▸ **Sua vez**:
No texto abaixo sobre as emissões da Citrosuco, redigite sem nenhuma alteração o trecho que começa nas palavras "A tecnologia foi" e para depois de "indiretas da empresa.".

A logística em alto-mar responde por cerca de metade das emissões diretas da empresa. A outra ocorre em terra firme e divide-se entre os insumos aplicados nas plantações, o combustível queimado pelo maquinário agrícola e pelos caminhões de transporte e as unidades de processamento das frutas.
Como no mar, não existe uma simples virada de chave para reduzir o impacto climático da companhia.
O plano é obter ganhos incrementais em produtividade e eficiência, começando pelas 25 fazendas próprias. A maior contribuição deve vir da digitalização, diz Francischetto.
A colheita das laranjas é manual, mas todo o restante do trabalho é mecanizado. Para otimizar a utilização dos tratores em atividades como poda, por exemplo, a empresa está fazendo testes com sistemas de telemetria.
Todas as fazendas agora têm cobertura de rede celular, o que permite monitoramento em tempo real tanto do maquinário quanto de informações registradas pelos funcionários em smartphones.
“Medimos quanto tempo o trator ficou parado, quanto demorou para abastecer, andou mais ou menos rápido e como isso afeta o consumo de diesel e assim por diante.”
Sistemas ainda mais sofisticados, com imagens captadas por drones e analisadas por software de inteligência artificial, indicam os pontos exatos dos laranjais que precisam de aplicação de defensivos.
A tecnologia foi desenvolvida pela startup israelense See Tree, que recebeu investimento da Citrosuco (a companhia não revela o valor).
Além de reduzir as emissões decorrentes do uso de insumos, a precisão da tecnologia digital pode ter impacto indireto na queima de combustíveis no campo.
Envolvendo os fornecedores
A ideia é que o aprendizado na operação própria possa ser transmitido aos fornecedores de frutas, onde está a maior porção das emissões indiretas da empresa.
Convencer os produtores, especialmente os de menor porte, é um obstáculo costumeiro nas cadeias do agro. Francischetto afirma que o programa de certificação socioambiental iniciado em 2016 ajudou.
Quase 70% das frutas processadas pela Citrosuco contam com algum selo de qualidade internacional, diz a executiva. “Como somos uma indústria de exportação, o produtor já está envolvido com sustentabilidade”, diz Francischetto.
Por meio de um programa chamado Trilhar, a companhia apoia os agricultores na preparação para obtenção do selo da concedido pela Sustainable Agriculture Initiative (SAI). A entidade sem fins lucrativos foi fundada por companhias como Danone e Unilever e é responsável por uma das certificações de referência do setor de alimentos e bebidas.
A ideia é estender esse modelo de apoio técnico para o tema carbono, seja de forma direta (para as grandes fazendas) ou por meio de cooperativas.
Cerca de 1.000 fazendas vendem para a Citrosuco a cada safra, mas 50% do volume de frutas vem de 200 delas. A expectativa é que essa concentração aumente, por questões como altos custos de operação e o impacto do greening, principal doença que ameaça a citricultura.

▸ **Conteúdo transcrito das páginas**:
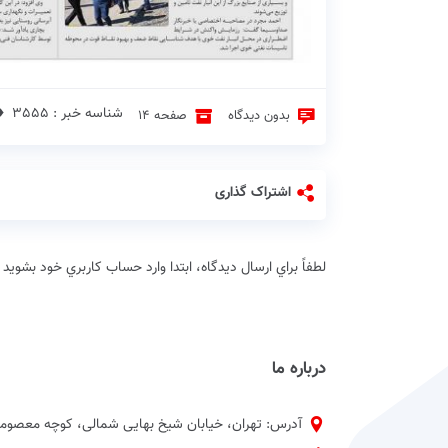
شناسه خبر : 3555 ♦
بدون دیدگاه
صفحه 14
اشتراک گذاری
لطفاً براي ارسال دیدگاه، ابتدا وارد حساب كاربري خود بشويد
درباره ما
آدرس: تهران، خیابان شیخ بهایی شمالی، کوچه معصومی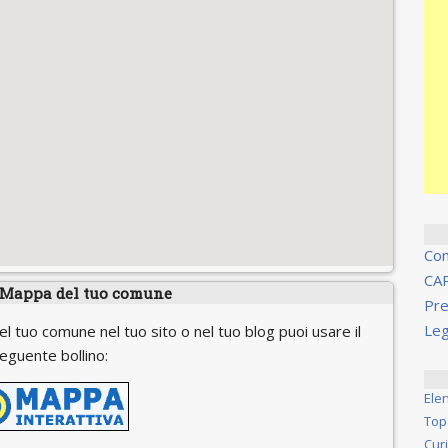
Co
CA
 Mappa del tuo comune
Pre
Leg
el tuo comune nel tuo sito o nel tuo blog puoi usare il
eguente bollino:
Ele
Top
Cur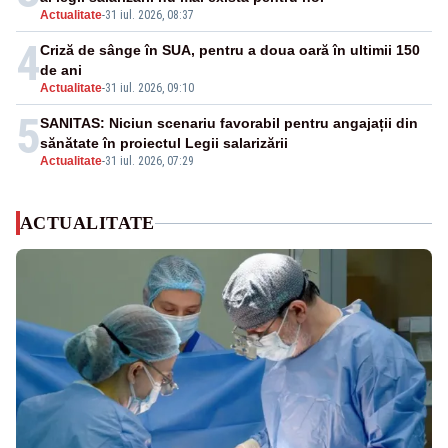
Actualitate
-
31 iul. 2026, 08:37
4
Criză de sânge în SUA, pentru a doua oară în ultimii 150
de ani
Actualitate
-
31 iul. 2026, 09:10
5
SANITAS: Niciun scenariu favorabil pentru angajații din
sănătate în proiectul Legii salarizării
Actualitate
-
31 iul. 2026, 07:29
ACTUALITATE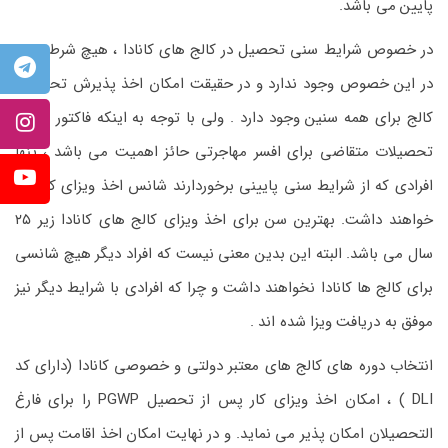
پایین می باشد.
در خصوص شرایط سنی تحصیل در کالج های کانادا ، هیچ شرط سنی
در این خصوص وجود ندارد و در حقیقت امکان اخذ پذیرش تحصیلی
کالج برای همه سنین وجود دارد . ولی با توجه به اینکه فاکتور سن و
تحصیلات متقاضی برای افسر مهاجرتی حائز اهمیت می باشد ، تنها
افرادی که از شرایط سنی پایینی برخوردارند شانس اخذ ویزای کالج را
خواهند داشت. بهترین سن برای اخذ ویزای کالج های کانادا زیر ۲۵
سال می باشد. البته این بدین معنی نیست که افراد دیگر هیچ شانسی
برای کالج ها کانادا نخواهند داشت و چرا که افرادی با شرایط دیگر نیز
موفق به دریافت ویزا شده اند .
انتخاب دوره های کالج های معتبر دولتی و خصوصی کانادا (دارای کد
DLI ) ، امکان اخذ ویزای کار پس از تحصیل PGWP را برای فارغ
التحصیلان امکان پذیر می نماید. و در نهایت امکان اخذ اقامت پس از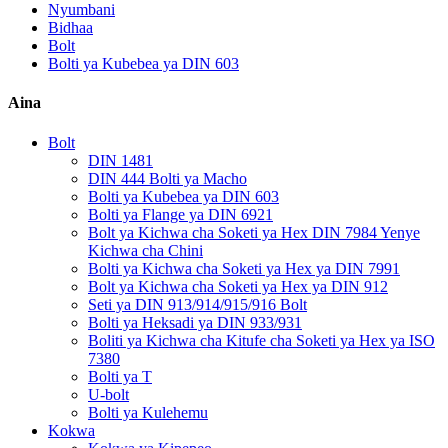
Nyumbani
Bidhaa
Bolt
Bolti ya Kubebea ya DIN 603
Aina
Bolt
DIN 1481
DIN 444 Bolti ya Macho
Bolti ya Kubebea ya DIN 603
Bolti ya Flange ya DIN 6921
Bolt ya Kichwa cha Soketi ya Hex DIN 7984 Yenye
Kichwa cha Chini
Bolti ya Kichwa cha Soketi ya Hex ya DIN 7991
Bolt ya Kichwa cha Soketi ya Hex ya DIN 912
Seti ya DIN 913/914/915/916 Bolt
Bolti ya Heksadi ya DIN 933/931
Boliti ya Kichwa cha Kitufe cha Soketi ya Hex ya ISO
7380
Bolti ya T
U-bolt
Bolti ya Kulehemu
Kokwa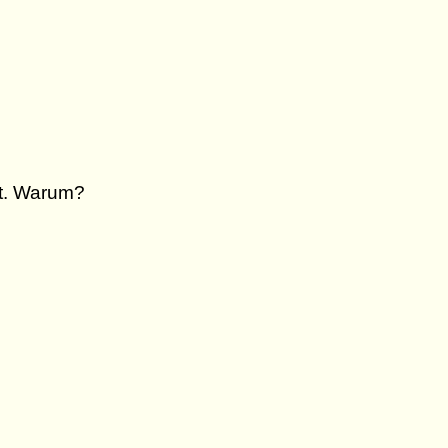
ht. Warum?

▸ **Exercício resolvido**:
A tecnologia foi desenvolvida pela startup israelense See Tree, que recebeu investimento da Citrosuco (a companhia não revela o valor).
Além de reduzir as emissões decorrentes do uso de insumos, a precisão da tecnologia digital pode ter impacto indireto na queima de combustíveis no campo.
Envolvendo os fornecedores
A ideia é que o aprendizado na operação própria possa ser transmitido aos fornecedores de frutas, onde está a maior porção das emissões indiretas da empresa.